RS: A lot of upcoming writers are a part of our readership. Could you please give them some quick pointers about how to hone their craft and novel-writing skills.

 

MSP:  I could write pages and pages about this topic, but will try to boil my advice down to what I find are the essentials: first and foremost, read read read! We absorb and learn so much craft purely by reading work that inspires us. I also recommend reading one's work aloud at some point in the process, so you can hear when language is perhaps stilted or repetitive, or a voice doesn't sound believeable. Finding a trusted reader as a first sounding board can be so helpful. I have a dear friend from Law School days who has served as a first reader of early drafts of my work for decades. She's a lover of literature, a perceptive and careful reader. She's also kind, tactful.

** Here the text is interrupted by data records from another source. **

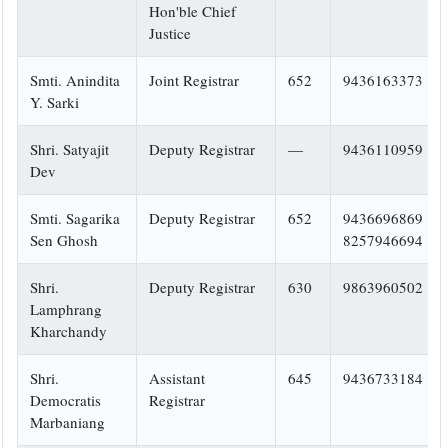
Hon'ble Chief
Justice
Smti. Anindita
Joint Registrar
652
9436163373
Y. Sarki
Shri. Satyajit
Deputy Registrar
—
9436110959
Dev
Smti. Sagarika
Deputy Registrar
652
9436696869
Sen Ghosh
8257946694
Shri.
Deputy Registrar
630
9863960502
Lamphrang
Kharchandy
Shri.
Assistant
645
9436733184
Democratis
Registrar
Marbaniang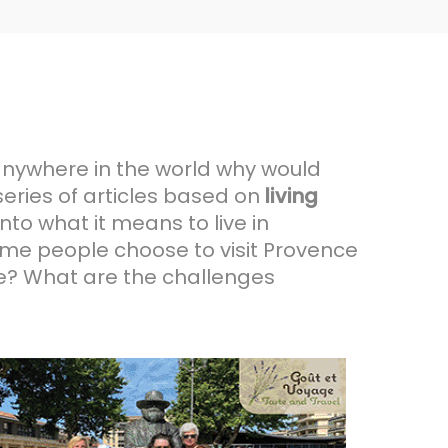
 anywhere in the world why would
series of articles based on
living
nto what it means to live in
ome people choose to visit Provence
nce? What are the challenges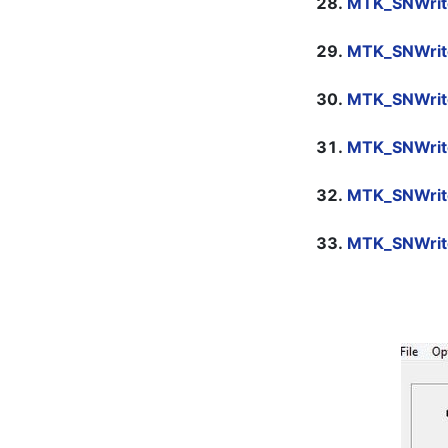
MTK_SNWrite
MTK_SNWrit
MTK_SNWrit
MTK_SNWrit
MTK_SNWrit
MTK_SNWrit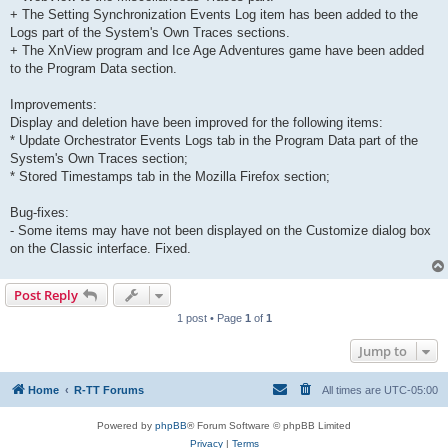
+ The Setting Synchronization Events Log item has been added to the
Logs part of the System's Own Traces sections.
+ The XnView program and Ice Age Adventures game have been added
to the Program Data section.
Improvements:
Display and deletion have been improved for the following items:
* Update Orchestrator Events Logs tab in the Program Data part of the
System's Own Traces section;
* Stored Timestamps tab in the Mozilla Firefox section;
Bug-fixes:
- Some items may have not been displayed on the Customize dialog box
on the Classic interface. Fixed.
Post Reply
1 post • Page
1
of
1
Jump to
Home
R-TT Forums
All times are
UTC-05:00
Powered by
phpBB
® Forum Software © phpBB Limited
Privacy
|
Terms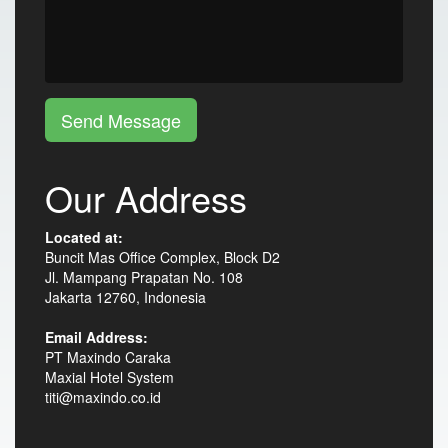
Send Message
Our Address
Located at:
Buncit Mas Office Complex, Block D2
Jl. Mampang Prapatan No. 108
Jakarta 12760, Indonesia
Email Address:
PT Maxindo Caraka
Maxial Hotel System
titi@maxindo.co.id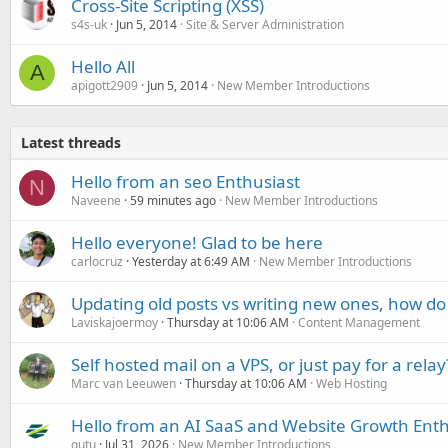
Cross-Site Scripting (XSS)
s4s-uk
Jun 5, 2014
Site & Server Administration
Hello All
A
apigott2909
Jun 5, 2014
New Member Introductions
Latest threads
Hello from an seo Enthusiast
N
Naveene
59 minutes ago
New Member Introductions
Hello everyone! Glad to be here
carlocruz
Yesterday at 6:49 AM
New Member Introductions
Updating old posts vs writing new ones, how do
Laviskajoermoy
Thursday at 10:06 AM
Content Management
Self hosted mail on a VPS, or just pay for a relay
Marc van Leeuwen
Thursday at 10:06 AM
Web Hosting
Hello from an AI SaaS and Website Growth Enth
gutu
Jul 31, 2026
New Member Introductions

She'll tell me what engages her most in my new work, and where there are lingering questions. I always want to know about early drafts: where's the juice?

 

Thank you, Mona, for taking time out of a busy schedule to talk to us. It was indeed a pleasure to talk to you. We wish you the best in all your creative endeavors and hope that you write more and more books that connect with the soul of the reader and win you awards and literary accolades.

 

MSP: Thank you so much for your interest in my work, and for your all your generous good wishes!